The generality explanation that tiny RNA sequencing data is analyzed is provided in Figure 17.As a result, the sensitivity of carcinoma of the pancreas is 100% (17/17) and is 50% (1/2) to its specificity.Figure 16 illustrates the figure utilizing the Hierarchical clustering analysis result of tiny RNA sequencing data.In Figure 14 and 15, the red bar and the blue bar that are arranged in the top of thermal map represent cancer patients and normal people respectively.
Meanwhile, above-mentioned biomarker is used as diagnosis of pancreatic cancer device.The example of diagnosis of pancreatic cancer device comprises diagnosing chip, diagnostic kit, quantitative PCR (qPCR) equipment, nursing on-the-spot test (POCT) equipment and sequenator etc.Diagnosing chip, diagnostic kit, quantitative PCR (qPCR) equipment, the structure except biomarker group of nursing on-the-spot test (POCT) equipment and sequenator and element can be selected from those structures well known in the art and element.

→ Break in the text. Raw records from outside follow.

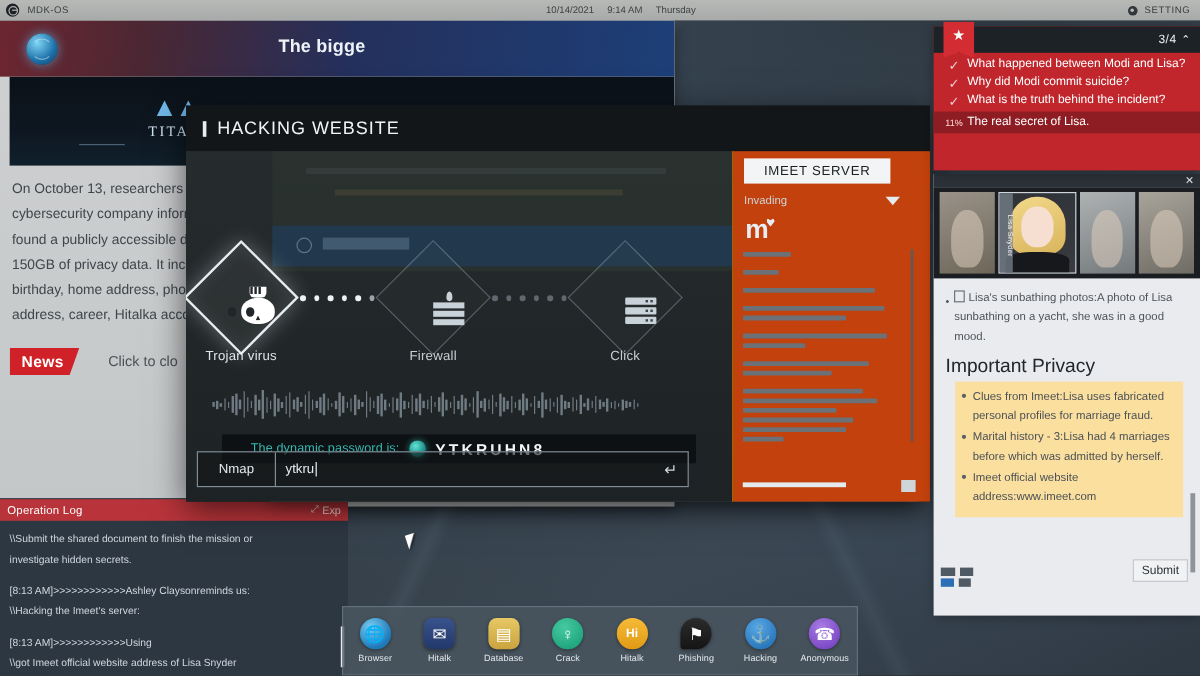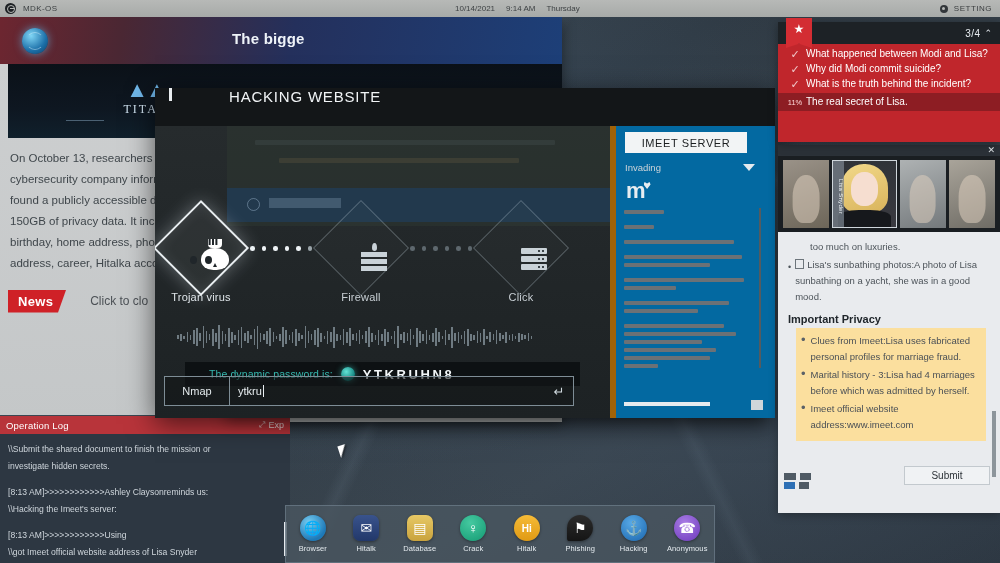--- a/index.html
+++ b/index.html
@@ -143,23 +143,22 @@
 
   
   .hack-win{
     position:absolute; left:155px; top:88px; width:620px; height:330px;
     background:#1c1f21;
     box-shadow:0 6px 26px rgba(0,0,0,.6);
     z-index:55;
   }
   .hack-title{
     position:absolute; left:0; top:0; height:38px; width:100%;
-    display:flex; align-items:flex-start; padding-left:14px;
+    display:flex; align-items:center; padding-left:14px;
     background:#131618;
-    gap:48px;
   }
   .hack-title .bar{ width:3px; height:13px; background:#e9edf0; margin-right:9px;}
   .hack-title span{ font-size:15px; color:#f1f4f6; letter-spacing:.8px;}
   .hack-stage{
     position:absolute; left:0; top:38px; width:455px; height:292px;
     background:linear-gradient(#262b2d,#212628 55%,#1d2224);
     overflow:hidden;
   }
   .ghost-browser{
     position:absolute; left:72px; top:0; width:383px; height:100px;
@@ -265,21 +264,21 @@
     width:65px; text-align:center; font-size:11px; color:#e3e9ec;
     border-right:1px solid #7e8d96; line-height:28px;
   }
   .cmd-input{ flex:1; padding-left:8px; font-size:11px; color:#e9eef1; display:flex; align-items:center;}
   .caret{ width:1px;height:12px;background:#e9eef1;margin-left:1px;}
   .cmd-enter{ width:28px; text-align:center; font-size:13px; color:#cfd8de;}
 
   
   .hack-side{
     position:absolute; left:455px; top:38px; width:165px; height:292px;
-    background:#0369a1; border-left:6px solid #a16207;
+    background:#c2410c; border-left:1px solid #a16207;
   }
   .imeet-btn{
     position:absolute; left:9px; top:6px; width:122px; height:21px;
     background:#f2f4f5; color:#1b1e20; font-size:11px; letter-spacing:.6px;
     display:flex; align-items:center; justify-content:center;
   }
   .invading-row{
     position:absolute; left:9px; top:33px; width:130px; height:16px;
     display:flex; align-items:center; justify-content:space-between;
   }
@@ -398,33 +397,33 @@
   .info-scrolltext{
     padding:7px 10px 0 10px; font-size:9.5px; line-height:16px; color:#4d545a;
   }
   .bullet-row{ display:flex; gap:4px; margin-top:2px; }
   .bullet{ color:#4d545a; font-size:9px; padding-top:2px;}
   .doc-ico{
     display:inline-block; width:9px;height:10px; border:1px solid #6d757b;
     margin-right:3px; position:relative; top:1px;
   }
   .priv-title{
-    padding:8px 10px 3px 10px; font-size:11px; font-weight:bold; color:#20262b;
+    padding:8px 10px 3px 10px; font-size:16px; font-weight:normal; color:#20262b;
   }
   .priv-box{
     margin:0 14px 0 18px; background:#fbdf9e; padding:5px 7px 6px 5px;
     font-size:9.5px; line-height:16px; color:#4a5056;
   }
   .priv-item{ display:flex; gap:5px; margin-bottom:2px;}
   .priv-item .bl{ font-size:13px; line-height:13px; color:#5a6167;}
   .info-scrollbar{
     position:absolute; right:4px; top:266px; width:4px; height:66px; background:#8d959b;
   }
   .submit-btn{
-    position:absolute; right:10px; bottom:28px; width:86px; height:19px;
+    position:absolute; right:10px; bottom:28px; width:46px; height:19px;
     background:#f0f2f4; color:#2c3237; font-size:10px;
     display:flex; align-items:center; justify-content:center;
     border:1px solid #c3c9ce; z-index:80;
   }
   .chip-row{
     position:absolute; left:6px; bottom:24px; display:flex; flex-direction:column; gap:2px; z-index:80;
   }
   .chip{ display:flex; gap:4px; }
   .chip i{ display:block; height:7px; font-style:normal; font-size:5.5px; color:#dfe5ea;
     padding:0 3px; background:#4f5a64; line-height:7px;}
@@ -842,21 +841,20 @@
       </div>
       <div class="port p3">
           <div class="face"></div>
         </div>
       <div class="port p4">
           <div class="face"></div>
         </div>
     </div>
 
     <div class="info-scrolltext">
-      <div style="padding-left:22px">too much on luxuries.</div>
       <div class="bullet-row">
         <span class="bullet">•</span>
         <span>
           <span class="doc-ico"></span><span>Lisa's sunbathing photos:A photo of Lisa sunbathing on a yacht, she was in a good mood.</span>
         </span>
       </div>
     </div>
 
     <div class="priv-title">Important Privacy</div>
     <div class="priv-box">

Meanwhile, the method for embodiments of the present invention can be implemented with treater readable code in treater readable medium recording program performing.The example of treater readable medium recording program performing comprises ROM, RAM, CD-ROM, tape, floppy disk and optical data storage device etc., and implements the device of (such as, via the Internet transmission) in the form of a carrier.
The structure of embodiment mentioned above and method limitedly can be applied to calculating device 100 mentioned above, and can apply the combination of selectivity in whole or in part of corresponding embodiment to it, thus can realize the various versions of described embodiment.
It will be apparent for a person skilled in the art that in the case of without departing from the spirit and scope of the present invention, can various modifications and variations be carried out.Therefore, be intended to make the present invention cover modification of the present invention and version, as long as it drops in the scope of claims and the equivalent form of value thereof.